FRAGEN ZUM TEXT:
**A)** Beantworte anhand der Schilderung der Busfahrt die folgenden Fragen:
(i) Welches Bier wird im Bus geöffnet? Nenne den vollen Namen.
(ii) An welcher Haltestelle heißt es umsteigen?
(iii) Welche Buslinie kommt am Rudolf in drei Minuten?
**B)** Setze die Schilderung der Busfahrt nach ihrem letzten Satz in gleichem Ton fort.

In diesen 10 Minuten nahm ich die Atmosphäre einer stark frequentierten Bushalte um 19.00 Uhr am Sommerabend aufmerksam in mich auf. Atemübungen fielen aus, aber dennoch fiel während dieses meditativen Sitzens auf der Drahtbank einiges schon mal von mir ab. Als dann schließlich der Bus vorfuhr und die Türen öffnete, war ich bereit.
Ich setzte mich in den hinteren Teil des Busses in einer Zweierreihe ans Fenster und stellte meine Tasche auf den zweiten Platz , so dass sich dort niemand mehr hinsetzten brauchte. Ein bekanntes Gesicht zum Quatschen konnte ich heute gar nicht gebrauchen. Lieber betätigte ich den RingPull eines Paulaner Münchner Hell, um an dieser Stelle mal den vollen Namen auszusprechen. So viel Zeit muss sein.
Fortan - in der nächsten Dreiviertelstunde - schraubte ich mir zu den Klängen der Cramps, Devo, Siouxsie & the Banshees und so weiter genüsslich die beiden Dosen rein. Mein Mund blieb ansonsten versiegelt, es sei denn, ein Bäuerchen war fällig. An dieser Stelle noch einmal vielen lieben Dank für die Geduld der Frau, welche in der Reihe vor mir saß.
Noch weiter vorne saß eine Mami mit ihren zwei kurz vor der Puber stehenden Jungen. Beide lächelten mich aus der Entfernung an, freundlich lächelte ich zurück und beließ es dabei. Nicht das die Racker noch etwas von meinem Bier haben wollten. So weit kommts noch - abgeben ist nicht angesagt. Sollen die beiden noch auf die Weide, bevor sie zur Tränke dürfen.
Am Arbeitsamt hieß es umsteigen; nach Lehndorf fuhr jetzt natürlich keiner mehr. Ich würde am Rudolf noch einmal aussteigen und den Rest zu Fuß latschen müssen, mit meiner schweren Tasche. Gesagt, getan. Am Rudolf ging ich dann jedoch an der gegenüberliegenden Bushalte vorbei und oh! Die 450 kommt in 3 Minuten. Klasse, da wartete ich doch und habe nach zwei Stationen nur noch einen sehr kurzen Weg nach Hause. Im Bus setzte ich mich gar nicht erst hin. Zwei Stationen sind ein Klacks. Und dann kam mir noch in den Sinn…
Und wir befinden uns wieder in den 80ern im Koka. Das bereits erwähnte „ugly Girl“ hat Dich schon fast rumgekriegt, da kommt auf einmal um Vier Uhr morgens die Königin der Nacht durch die Tür! Wieder so ne bildhafte Metapher.

EINTRÄGE IM DATENSATZ:
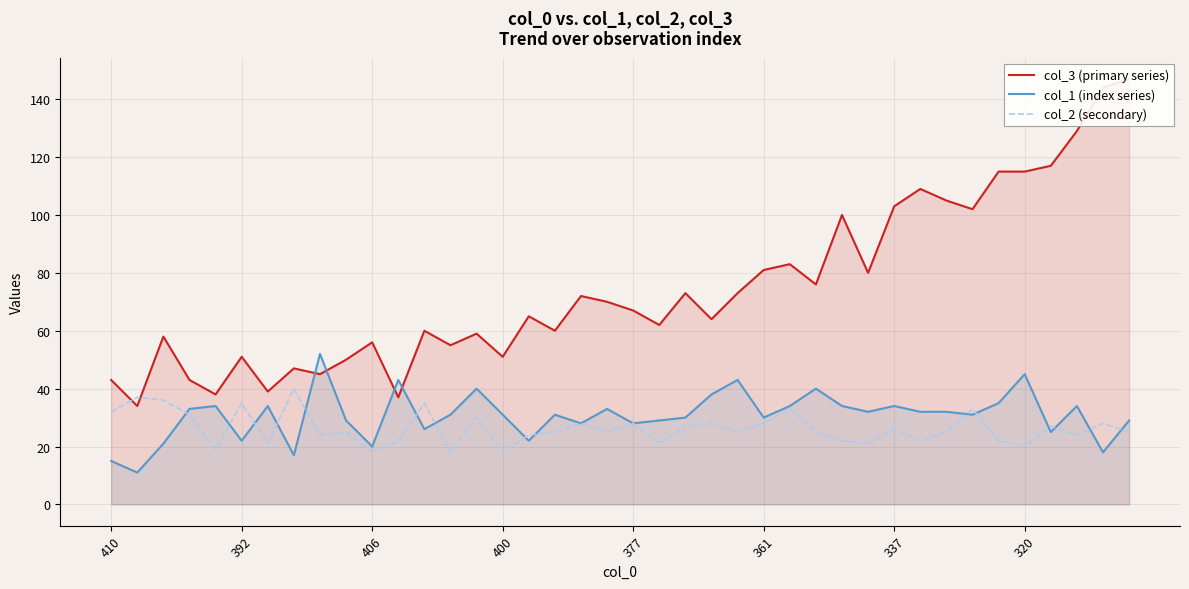

List the series in order of their peak value, highest first.

col_3 (primary series), col_1 (index series), col_2 (secondary)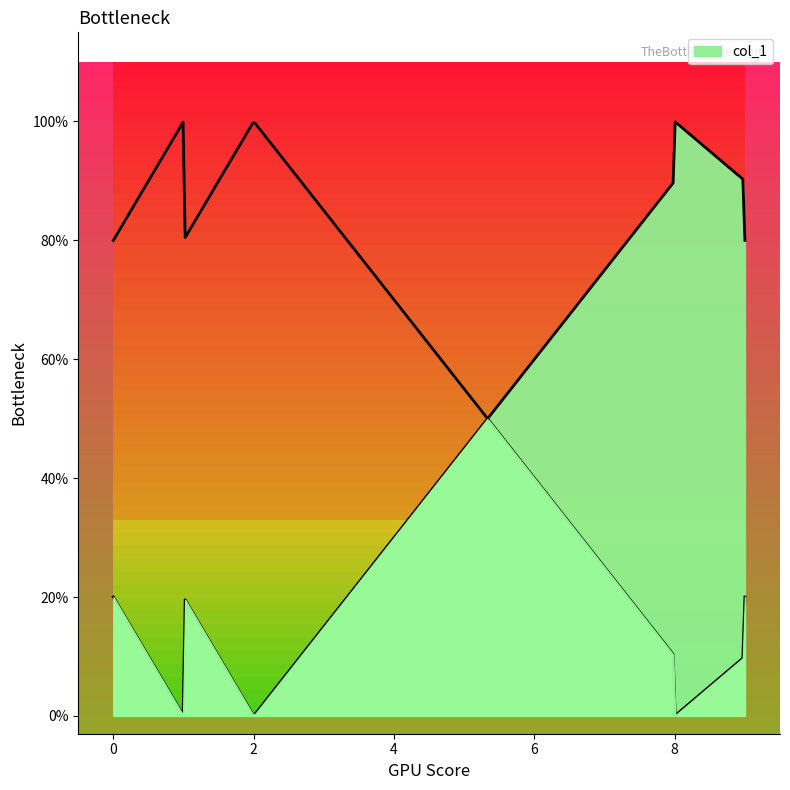

List the labels in order of value, smallest first.

0, 1, 2, 0, 1, 0, 1, 9, 8, 9, 8, 9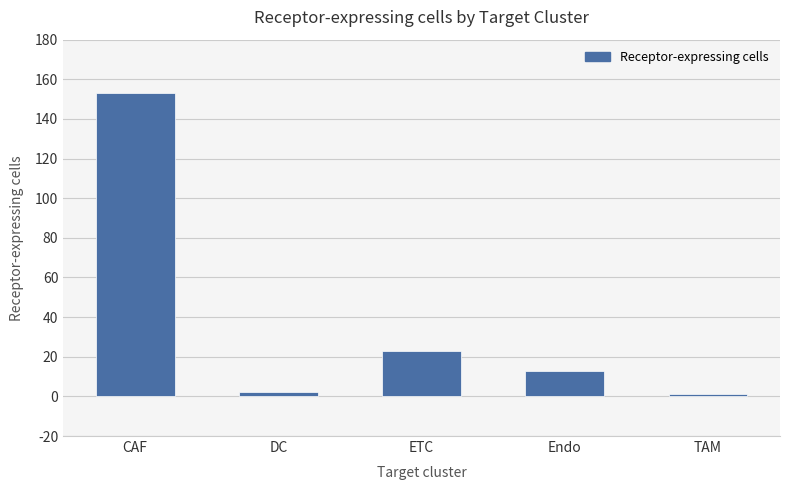

What is the average value?

38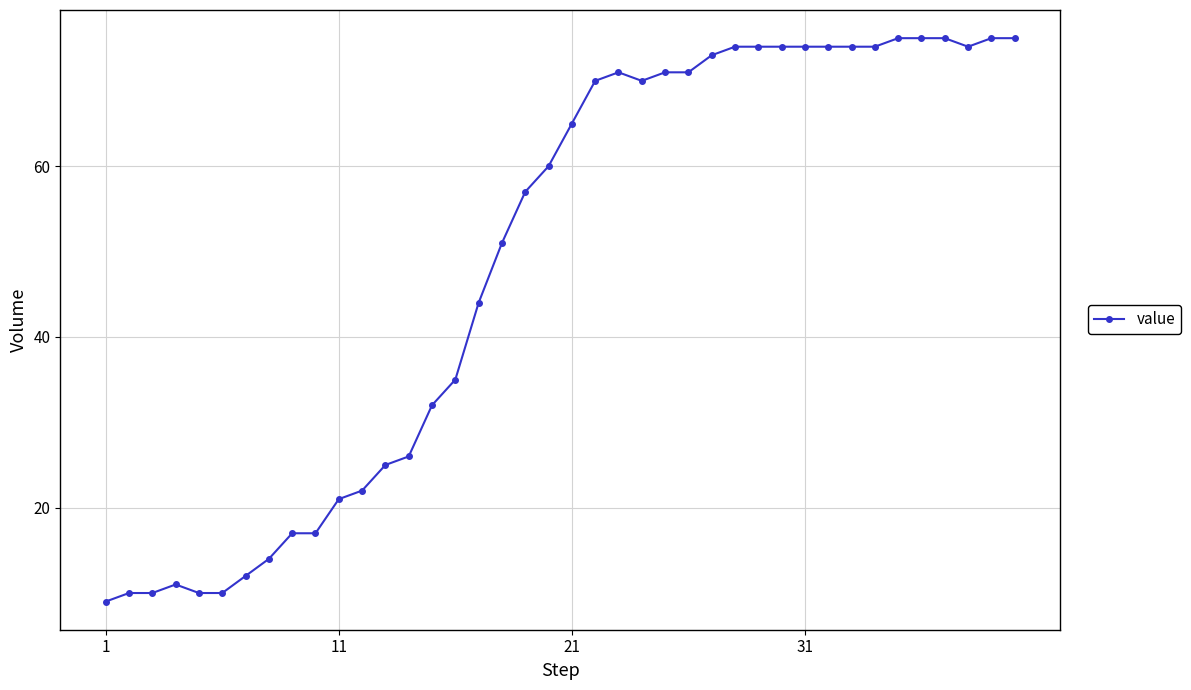

What is the value of the 37th point from the left?

75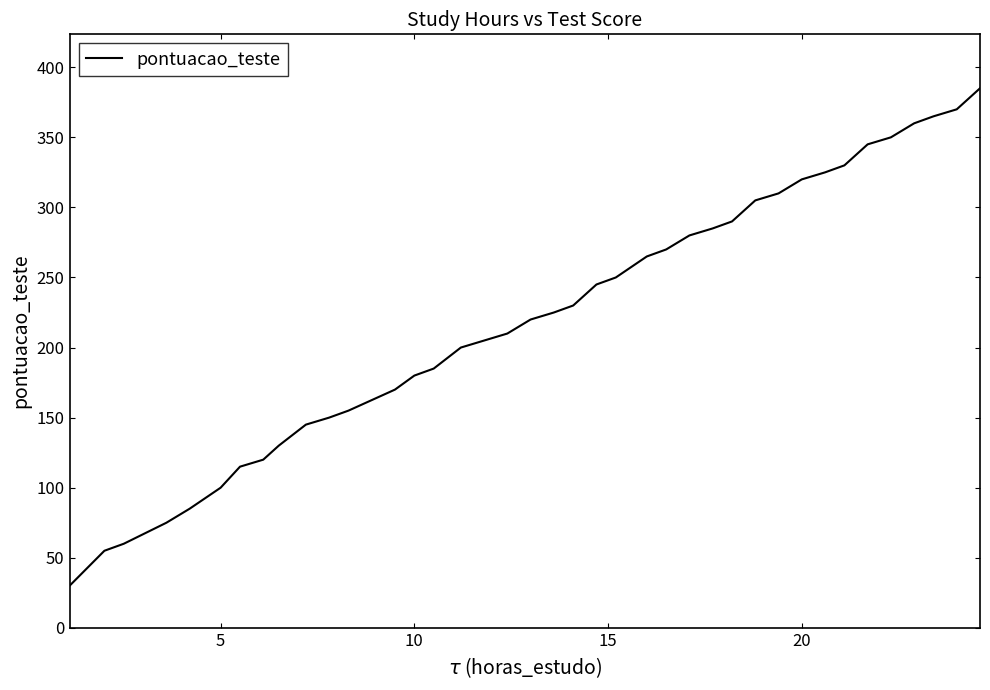

How many lines are shown in the chart?

1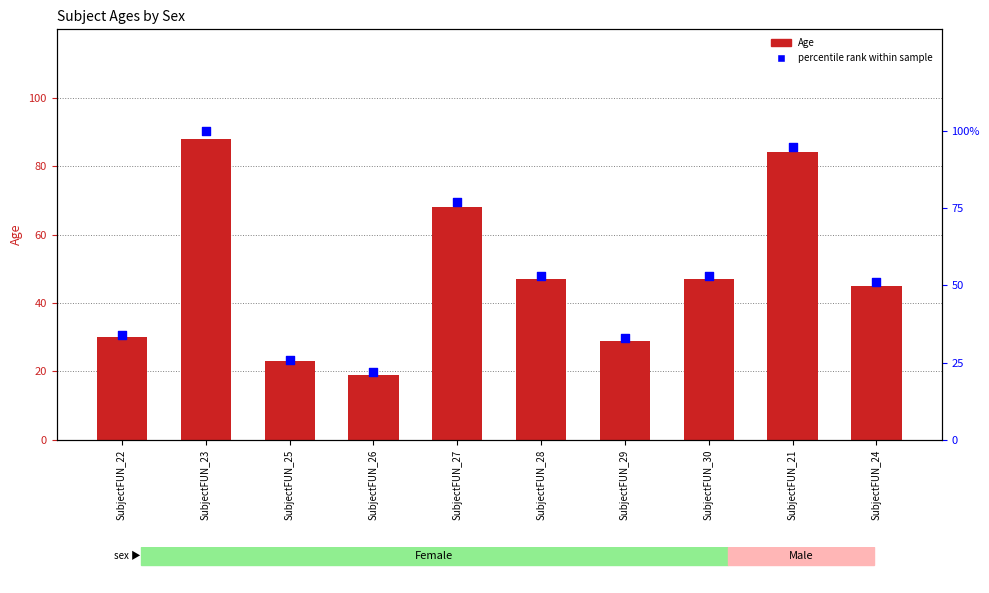

What are all the series names shown in the legend?

Age, percentile rank within sample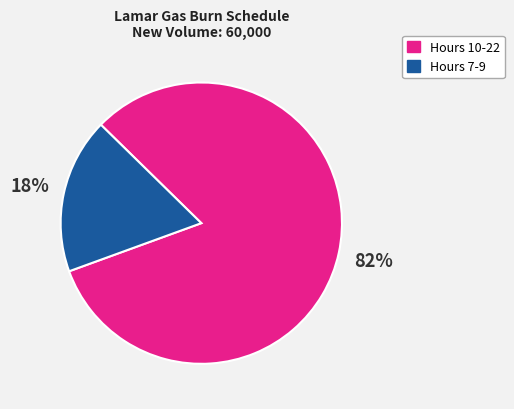

To the nearest percent, what is the average slice percentage?

50%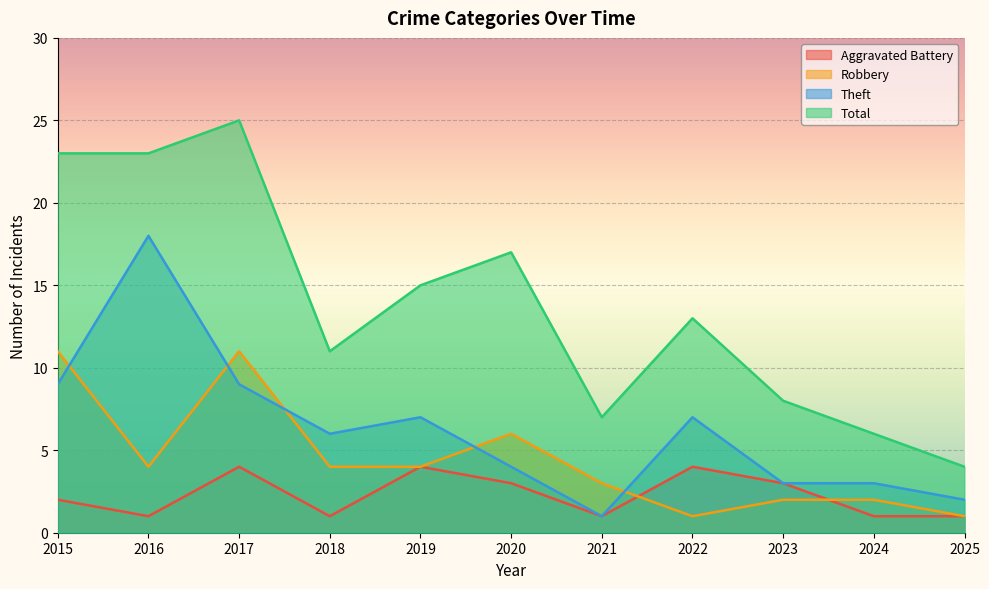

Where is the first local minimum for Total?

2018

LÖSUNGEN:
**A)**
(i) Paulaner Münchner Hell
(ii) Am Arbeitsamt
(iii) Die 450

**B)**
Das Lufteck, Menno! Dort gegenüber stieg ich aus, magisch wurde ich durch die Eingangstür gesogen und setzte mich an den tatsächlich letzten Platz an der Theke. Dort packte ich meine Outdoor-Soundanlage zusammen und bestellte ein Großes. Rings um mich herum klönten und lachten die Gäste, dass es eine Freude war. Zwischendurch rief sogar noch Charles an, der eine Frage wegen eines Umzugsunternehmens hatte. Nettes Gespräch, ich war gut drauf.
„Himmlisch, diese Ruhe“ sagte ich mir noch, als ich das zweite Große nachorderte und bei der Lieferung gleich bezahlte. Kurz vor 21.00 Uhr war es mittlerweile geworden. Ich wollte der kleinen Jela wenigstens noch Gute Nacht sagen, wenn ich denn schon so spät komme. Tatsächlich waren meine Löwin und sie noch wach, waren aber schon auf dem Weg in die Heia. Kuscheltiere spielen. Da bin ich eh raus.
Zur Abrundung des Abends holte ich mir eine Pulle Wolters aus dem Kühlschrank und schmiss die Flimmerkiste an. Passenderweise schaute ich Murderbot; eine neue Serie, die ich nur empfehlen kann. Herrlich! Nach zwei Folgen hatte ich die Stimmung endgültig gedreht und konnte beruhigt zu Bett gehen.
Und irgendwann zwischendurch in einem der Busse hatte ich gedacht: Ich habe schon lange kein Faxe mehr getrunken.